July 14-18, 2024 | James Mayfield, Eugene Yang, Dawn Lawrie, Sean MacAvaney, Paul McNamee, Douglas W. Oard, Luca Soldaini, Ian Soboroff, Orion Weller, Efsun Kayi, Kate Sanders, Marc Mason, Noah Hibble
This paper discusses the evaluation of machine-generated reports, emphasizing the need for completeness, accuracy, and verifiability in long-form reports. Large Language Models (LLMs) have enabled new ways to satisfy information needs, but they still struggle to compose complete, accurate, and verifiable long-form reports. Reports with these qualities are necessary to satisfy complex, nuanced, or multi-faceted information needs. The authors propose an evaluation framework called ARGUE (Automated Report Generation Under Evaluation) that draws on ideas from prior evaluations in information retrieval, summarization, and text generation. The framework uses "nuggets" of information, expressed as questions and answers, that need to be part of any high-quality generated report. Citations are also a key component of the framework, ensuring that claims made in the report are mapped to their source documents for verifiability.
The framework is designed to evaluate automated report generation by ensuring that reports are responsive to the report request, that the key information is attested in the document collection, that the report properly cites those documents, and that the information they contain is faithfully captured by the report. The evaluation also considers the reusability of the framework and the need to avoid circularity between report generation and report evaluation. The authors argue that the evaluation must have the intention of reusability, which can be challenging due to the level of interpretation required to make the required judgments.
The paper also discusses the requirements of a report evaluation system, including the need for a report requester, report audience, report writer, and assessor. The evaluation must ensure that the report is responsive to the report request, that the key information is attested in the document collection, that the report properly cites those documents, and that the information they contain is faithfully captured by the report. The evaluation must also consider the fluency, coherence, consistency, and rhetorical structure of the report.

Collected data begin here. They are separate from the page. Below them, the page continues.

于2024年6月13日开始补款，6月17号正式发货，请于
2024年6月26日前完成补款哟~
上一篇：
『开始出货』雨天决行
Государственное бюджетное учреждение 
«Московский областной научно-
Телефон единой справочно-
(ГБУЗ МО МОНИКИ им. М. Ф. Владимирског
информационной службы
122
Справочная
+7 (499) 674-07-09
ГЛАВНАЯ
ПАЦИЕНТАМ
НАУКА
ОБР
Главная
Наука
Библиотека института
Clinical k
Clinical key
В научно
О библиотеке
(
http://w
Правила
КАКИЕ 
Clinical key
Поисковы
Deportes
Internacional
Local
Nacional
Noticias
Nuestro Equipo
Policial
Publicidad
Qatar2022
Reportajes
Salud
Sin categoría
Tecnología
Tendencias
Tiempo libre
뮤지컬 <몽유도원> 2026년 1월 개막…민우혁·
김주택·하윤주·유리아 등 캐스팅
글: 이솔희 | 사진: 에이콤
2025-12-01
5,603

The paper reviews related work on report writing and evaluation, including summarization, retrieval-augmented generation, and question answering. It also discusses the challenges of evaluating machine-generated reports, including the need to account for hallucination and the importance of citations. The authors propose that the evaluation framework should be flexible and adaptable to different types of report generation tasks. The framework is designed to be used by the TREC track NeuCLIR in its report generation task. The authors conclude that the evaluation framework should be able to handle a wide range of report generation tasks and that it should be able to assess the effectiveness of different report generation systems.This paper discusses the evaluation of machine-generated reports, emphasizing the need for completeness, accuracy, and verifiability in long-form reports. Large Language Models (LLMs) have enabled new ways to satisfy information needs, but they still struggle to compose complete, accurate, and verifiable long-form reports. Reports with these qualities are necessary to satisfy complex, nuanced, or multi-faceted information needs. The authors propose an evaluation framework called ARGUE (Automated Report Generation Under Evaluation) that draws on ideas from prior evaluations in information retrieval, summarization, and text generation. The framework uses "nuggets" of information, expressed as questions and answers, that need to be part of any high-quality generated report. Citations are also a key component of the framework, ensuring that claims made in the report are mapped to their source documents for verifiability.

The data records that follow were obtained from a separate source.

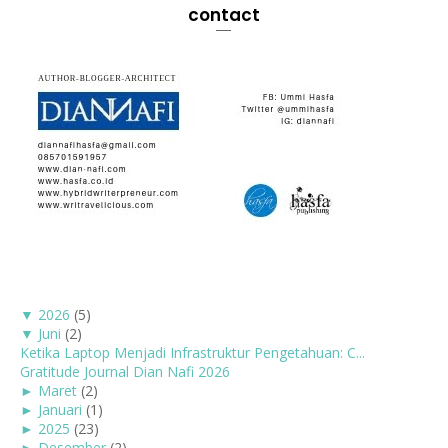
contact
▼
2026
(5)
▼
Juni
(2)
Ketika Laptop Menjadi Infrastruktur Pengetahuan: C...
Gratitude Journal Dian Nafi 2026
►
Maret
(2)
►
Januari
(1)
►
2025
(23)
►
Desember
(2)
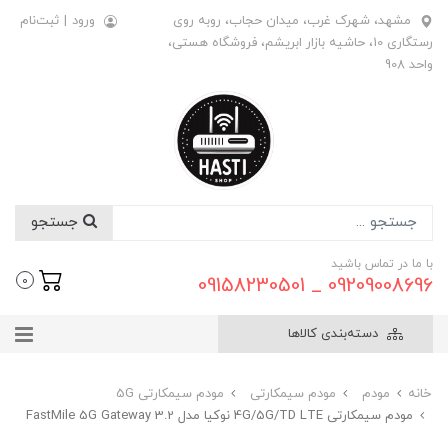
مشهد، شهرک غرب، میدان حجاب، روبه روی
ورود
|
ثبت‌نام
رستگاری 10، حاشیه بازار ابریشم، فروشگاه هستی،
واحد 908
جستجو
با ما در تماس باشید
09209008696 _ 09158230501
0
دسته‌بندی کالاها
خانه
مودم
مودم سیمکارتی
مودم سیمکارتی 5G
مودم سیمکارتی 4G/5G/TD LTE نوکیا مدل FastMile 5G Gateway 3.2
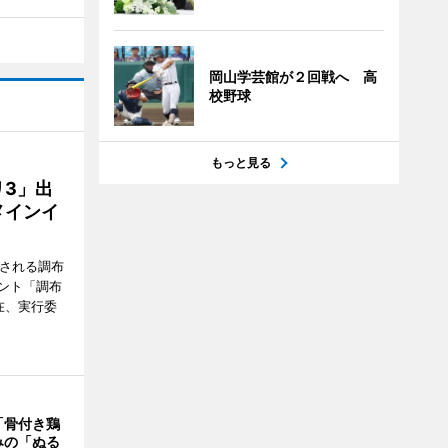
岡山学芸館が２回戦へ 高
校野球
もっと見る
3」出
メインイ
催される調布
ント「調布
在、実行委
「骨付き鶏
みの「ぬる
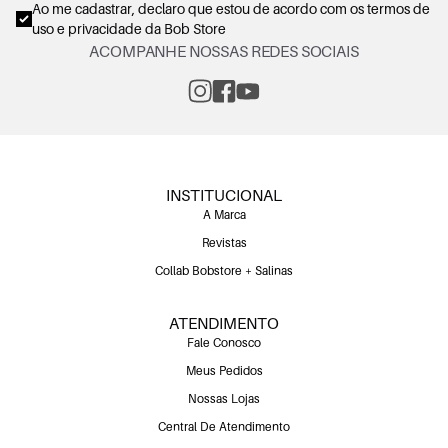
Ao me cadastrar, declaro que estou de acordo com os
termos de
uso e privacidade
da Bob Store
ACOMPANHE NOSSAS REDES SOCIAIS
INSTITUCIONAL
A Marca
Revistas
Collab Bobstore + Salinas
ATENDIMENTO
Fale Conosco
Meus Pedidos
Nossas Lojas
Central De Atendimento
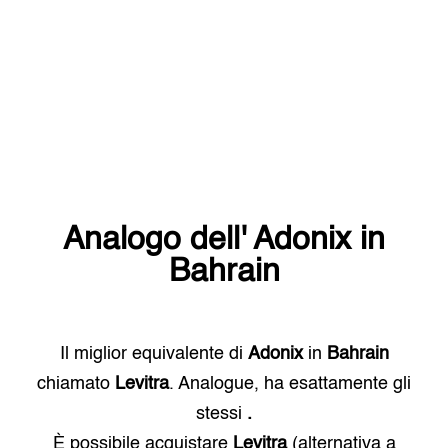
Analogo dell'
Adonix
in
Bahrain
Il miglior equivalente di
Adonix
in
Bahrain
chiamato
Levitra
. Analogue, ha esattamente gli
stessi
.
È possibile acquistare
Levitra
(alternativa a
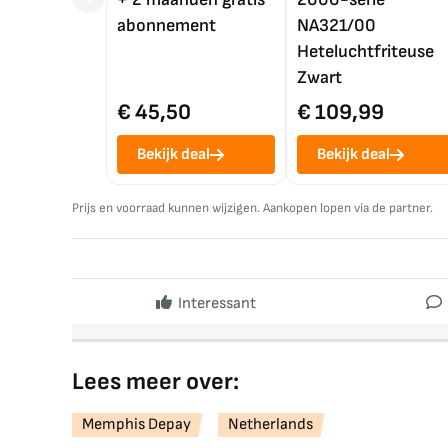
abonnement
NA321/00
Heteluchtfriteuse
Zwart
€ 45,50
€ 109,99
Bekijk deal
Bekijk deal
Prijs en voorraad kunnen wijzigen. Aankopen lopen via de partner.
Interessant
Lees meer over:
Memphis Depay
Netherlands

The framework is designed to evaluate automated report generation by ensuring that reports are responsive to the report request, that the key information is attested in the document collection, that the report properly cites those documents, and that the information they contain is faithfully captured by the report. The evaluation also considers the reusability of the framework and the need to avoid circularity between report generation and report evaluation. The authors argue that the evaluation must have the intention of reusability, which can be challenging due to the level of interpretation required to make the required judgments.

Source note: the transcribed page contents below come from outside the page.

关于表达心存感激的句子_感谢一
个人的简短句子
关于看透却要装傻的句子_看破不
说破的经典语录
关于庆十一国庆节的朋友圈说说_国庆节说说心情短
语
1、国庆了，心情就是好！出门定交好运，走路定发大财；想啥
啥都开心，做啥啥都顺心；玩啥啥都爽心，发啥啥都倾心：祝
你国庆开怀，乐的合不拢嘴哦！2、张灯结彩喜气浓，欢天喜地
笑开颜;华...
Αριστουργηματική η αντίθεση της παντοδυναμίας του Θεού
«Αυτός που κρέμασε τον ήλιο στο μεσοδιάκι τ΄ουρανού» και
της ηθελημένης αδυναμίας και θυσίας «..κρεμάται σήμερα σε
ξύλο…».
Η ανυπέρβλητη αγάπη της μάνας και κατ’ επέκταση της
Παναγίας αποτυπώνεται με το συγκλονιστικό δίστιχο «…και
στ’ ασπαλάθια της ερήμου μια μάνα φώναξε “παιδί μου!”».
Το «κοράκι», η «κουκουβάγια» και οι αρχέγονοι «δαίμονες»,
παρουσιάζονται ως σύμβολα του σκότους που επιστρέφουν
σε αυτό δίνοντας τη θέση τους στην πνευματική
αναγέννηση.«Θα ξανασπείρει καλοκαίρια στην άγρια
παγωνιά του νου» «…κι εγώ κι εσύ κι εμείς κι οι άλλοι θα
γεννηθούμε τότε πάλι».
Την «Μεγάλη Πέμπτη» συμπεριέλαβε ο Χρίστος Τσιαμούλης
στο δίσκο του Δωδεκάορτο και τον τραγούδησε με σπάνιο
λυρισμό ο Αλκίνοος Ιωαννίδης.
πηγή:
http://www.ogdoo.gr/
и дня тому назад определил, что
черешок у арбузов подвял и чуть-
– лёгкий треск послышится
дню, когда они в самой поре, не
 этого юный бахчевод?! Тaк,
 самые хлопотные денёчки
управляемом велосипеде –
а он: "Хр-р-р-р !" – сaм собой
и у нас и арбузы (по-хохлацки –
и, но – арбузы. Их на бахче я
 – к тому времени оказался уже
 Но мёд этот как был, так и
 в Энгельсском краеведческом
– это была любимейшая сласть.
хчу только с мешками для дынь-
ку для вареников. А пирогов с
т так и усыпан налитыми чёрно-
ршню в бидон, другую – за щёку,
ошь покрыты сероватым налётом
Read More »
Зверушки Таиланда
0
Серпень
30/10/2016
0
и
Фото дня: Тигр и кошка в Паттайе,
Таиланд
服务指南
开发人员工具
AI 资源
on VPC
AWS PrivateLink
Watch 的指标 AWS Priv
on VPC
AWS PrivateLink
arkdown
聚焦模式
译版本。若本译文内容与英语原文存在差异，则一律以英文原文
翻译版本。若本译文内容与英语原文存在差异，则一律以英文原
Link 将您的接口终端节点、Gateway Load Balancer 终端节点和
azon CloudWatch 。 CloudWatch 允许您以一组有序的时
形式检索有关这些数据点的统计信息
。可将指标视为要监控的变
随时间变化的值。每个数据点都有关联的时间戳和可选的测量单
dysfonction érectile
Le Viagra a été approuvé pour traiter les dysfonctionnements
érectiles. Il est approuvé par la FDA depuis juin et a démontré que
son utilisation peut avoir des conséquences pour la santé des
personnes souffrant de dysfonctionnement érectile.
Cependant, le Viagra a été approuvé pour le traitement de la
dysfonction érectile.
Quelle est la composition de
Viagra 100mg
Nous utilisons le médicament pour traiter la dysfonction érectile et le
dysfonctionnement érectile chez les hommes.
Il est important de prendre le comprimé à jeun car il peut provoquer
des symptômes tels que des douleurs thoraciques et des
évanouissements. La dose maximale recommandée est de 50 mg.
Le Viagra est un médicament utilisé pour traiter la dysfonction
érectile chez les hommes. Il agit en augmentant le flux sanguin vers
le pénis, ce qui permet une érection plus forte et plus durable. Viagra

The paper also discusses the requirements of a report evaluation system, including the need for a report requester, report audience, report writer, and assessor. The evaluation must ensure that the report is responsive to the report request, that the key information is attested in the document collection, that the report properly cites those documents, and that the information they contain is faithfully captured by the report. The evaluation must also consider the fluency, coherence, consistency, and rhetorical structure of the report.
The paper reviews related work on report writing and evaluation, including summarization, retrieval-augmented generation, and question answering. It also discusses the challenges of evaluating machine-generated reports, including the need to account for hallucination and the importance of citations. The authors propose that the evaluation framework should be flexible and adaptable to different types of report generation tasks. The framework is designed to be used by the TREC track NeuCLIR in its report generation task. The authors conclude that the evaluation framework should be able to handle a wide range of report generation tasks and that it should be able to assess the effectiveness of different report generation systems.